A rule of thumb in the search for a reason is to start with the knowledge that there is hardly ever any scenario in which a victim of femicide is to blame for her murder. Seeking to establish one is open complicity that should have grave consequences for those who dabble in it.
Yet, perhaps because of the absence of consequences, many still dabble in trying to find:
- A reason they believe must have ‘tipped the man over’ to commit such atrocity.
- Why they think had the woman not been at that place at that moment she would have been safe.
- Something they think the victim could have done differently and she will still be alive.
News reports of the Lekan Shonde case, perhaps unintentionally, kept hitting on the fact that the deceased was repeatedly accused of infidelity by her killer throughout their marriage. He was, however, the only one of the couple to have an alleged child out of wedlock, a possible byblow of his infidelity that was never confirmed. Before her death, his wife had been aware of this. She didn’t murder him for it.
The problem is men
My cis-heterosexual friends are adamant about not taking responsibility for something they said they have not partaken in. “I don’t get hailed for the successes of men over the years, why will I be made to feel guilty over the wrongs of the same?” I agree and disagree.
Throughout the same conversation, these men had proclaimed the rightness of men’s place ahead of women in society because “Men toil to provide for women.” Not one of them is in a position to provide for a pet parakeet, but they glory is this statement they take as canon.
We have seen stories of sexual violence against women by uncles, pastors, imams, fathers, brothers, really every iteration of human relationships a woman could have.
It is the rough and weather-beaten man on the streets, it is the svelte-dressed executive in a padded office in a high-rise in Lekki, it is the potbellied politician in his starched agbada, it is also the half-formed teenager of 17 in his favourite footballer’s jersey bantering with his friends. It is all men because the language men use to talk about their relationship with women is one that demeans while it objectifies.
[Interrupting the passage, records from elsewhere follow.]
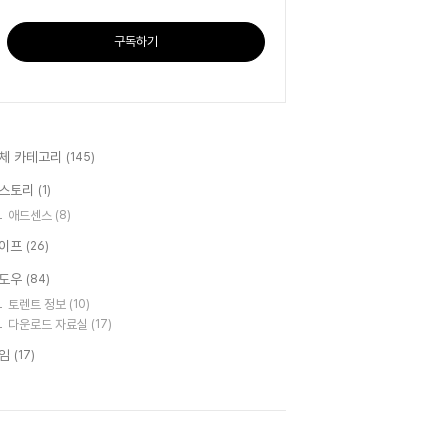
구독하기
체 카테고리
(145)
스토리
(1)
애드센스
(8)
이프
(26)
도우
(84)
토렌트 정보
(10)
다운로드 자료실
(17)
임
(17)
“You sef, if you see that girl you know she set die, you can just tell she is good in bed,” my cis-heterosexual acquaintance said about our other acquaintance’s new friend. He said “you sef,” because he believed the caveat is necessary since I’m a gay man. He hasn’t had even a one-liner exchange with the said girl but his mind is wrapped around her vagina.
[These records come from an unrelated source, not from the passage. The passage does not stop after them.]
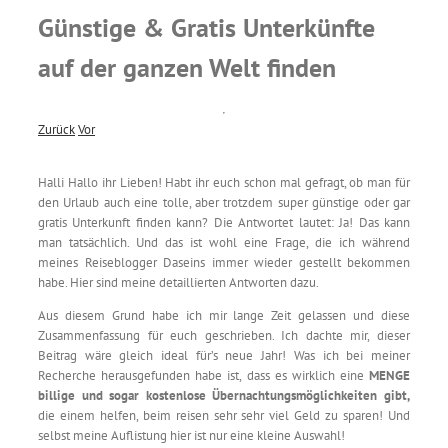
Günstige & Gratis Unterkünfte
auf der ganzen Welt finden
Zurück
Vor
Halli Hallo ihr Lieben! Habt ihr euch schon mal gefragt, ob man für
den Urlaub auch eine tolle, aber trotzdem super günstige oder gar
gratis Unterkunft finden kann? Die Antwortet lautet: Ja! Das kann
man tatsächlich. Und das ist wohl eine Frage, die ich während
meines Reiseblogger Daseins immer wieder gestellt bekommen
habe. Hier sind meine detaillierten Antworten dazu.
Aus diesem Grund habe ich mir lange Zeit gelassen und diese
Zusammenfassung für euch geschrieben. Ich dachte mir, dieser
Beitrag wäre gleich ideal für’s neue Jahr! Was ich bei meiner
Recherche herausgefunden habe ist, dass es
wirklich eine
MENGE
billige und sogar kostenlose Übernachtungsmöglichkeiten gibt,
die einem helfen, beim reisen sehr sehr viel Geld zu sparen! Und
selbst meine Auflistung hier ist nur eine kleine Auswahl!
That is far from an uncommon perception of women by men.
When we say all men …
‘Good guys’ in the context of a society like Nigeria that has normalised the dehumanisation of women are just men who know what to say in different spaces.
In the company of their fellow men who recount the story of how they pestered a particular woman till she gave in to their sexual demands, they guffaw and hail their bros for having game. They also hold beliefs on the natural superiority of men over women because, “Men are biologically built different, stronger and with more innate aggression,” my cis-heterosexual acquaintance argued.
In the company of women – most of whom they hope to sleep with someday, they interact with a cordial sweetness underneath which lies a cold calculation of when the sex will drop and if it won’t what the best exit strategy is and when it can be deployed.
They may not rape or kill anyone, but in sitting comfortably in conversations that paint women as irrational, weaker, greedy and tempting, they make it okay for the men who will.
Great fathers can rape their secretary at work and return home to a hearty dinner with their daughters with no sense of irony or make their femicidal friends comfortable in their criminal intents with the language of loathing they use to describe ‘skimpily dressed harlots.’
Until men make men’s space uncomfortable for harmful discussions about women. Until men begin to see women as equal humans no less smart, strong and deserving of dignity, the Uduak Akpans of the world will only continue to spread their evil.